Alarm fatigue is one of the many challenges facing the healthcare industry today. According to an educational post on RN.com, companies are charged with developing alarms that help monitor patient conditions needing attention and are distinguishable from less important ones. An investigation conducted by the Boston Globe in 2011 attributed more than 200 deaths over a five-year period to alarm fatigue. The same probe documented an average of 942 alarms per day --- about one critical alarm every 90 seconds on a 15-bed unit at Johns Hopkins Hospital in Baltimore, Md.

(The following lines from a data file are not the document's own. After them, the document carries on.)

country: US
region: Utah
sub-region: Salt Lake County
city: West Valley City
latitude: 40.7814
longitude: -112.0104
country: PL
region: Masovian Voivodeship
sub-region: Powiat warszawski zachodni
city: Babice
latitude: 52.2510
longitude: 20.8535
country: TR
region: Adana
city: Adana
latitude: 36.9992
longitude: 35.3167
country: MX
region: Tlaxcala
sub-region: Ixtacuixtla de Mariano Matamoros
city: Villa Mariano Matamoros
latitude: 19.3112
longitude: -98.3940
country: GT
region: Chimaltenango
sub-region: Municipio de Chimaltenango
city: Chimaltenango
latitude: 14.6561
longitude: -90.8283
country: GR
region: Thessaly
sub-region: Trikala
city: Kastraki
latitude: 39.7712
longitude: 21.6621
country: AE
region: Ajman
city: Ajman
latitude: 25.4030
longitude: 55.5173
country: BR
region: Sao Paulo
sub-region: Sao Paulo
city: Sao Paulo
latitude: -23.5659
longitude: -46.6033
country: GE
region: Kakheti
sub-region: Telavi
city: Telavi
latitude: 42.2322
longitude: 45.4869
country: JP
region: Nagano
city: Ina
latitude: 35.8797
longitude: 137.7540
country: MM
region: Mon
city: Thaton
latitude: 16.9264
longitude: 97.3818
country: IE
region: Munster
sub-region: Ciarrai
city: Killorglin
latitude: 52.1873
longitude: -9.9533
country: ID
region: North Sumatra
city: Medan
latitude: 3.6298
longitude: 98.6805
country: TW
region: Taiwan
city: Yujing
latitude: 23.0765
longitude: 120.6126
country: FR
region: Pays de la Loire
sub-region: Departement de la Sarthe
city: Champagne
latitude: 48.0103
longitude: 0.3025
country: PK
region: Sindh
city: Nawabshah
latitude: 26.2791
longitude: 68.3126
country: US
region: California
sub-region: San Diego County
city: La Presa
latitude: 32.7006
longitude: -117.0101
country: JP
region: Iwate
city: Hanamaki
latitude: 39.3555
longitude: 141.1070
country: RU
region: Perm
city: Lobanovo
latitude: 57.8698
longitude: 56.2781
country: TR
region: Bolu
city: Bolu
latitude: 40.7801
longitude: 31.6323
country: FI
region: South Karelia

To address the issue, Nihon Kohden has developed its Prefense Defensive Monitoring System, which enables the continuous monitoring of all at-risk patients, not only those in conventionally monitored areas such as critical care or telemetry.
"We work with the finest hospitals in the nation, and our goal is to provide the best monitoring technology so nursing staffs can offer the quality of care that patients have come to expect from their hospital," said Mike Dashefsky, vice president, Nihon Kohden America. "Alarm fatigue is a critical issue impacting patient safety. As a pioneer in this arena, our commitment is to offer hospitals a solution that will help them provide a safer patient environment."
Based in Irvine, Calif., Nihon Kohden America develops patient monitoring technology used in thousands of hospitals nationwide. The company's Smart Modular Cable technology miniaturizes circuits found in traditional modules and embeds that circuitry into the cable. It is available for blood pressure, cardiac output, EtCO2, FiO2, temperature, BIS and thermistor respiration monitoring.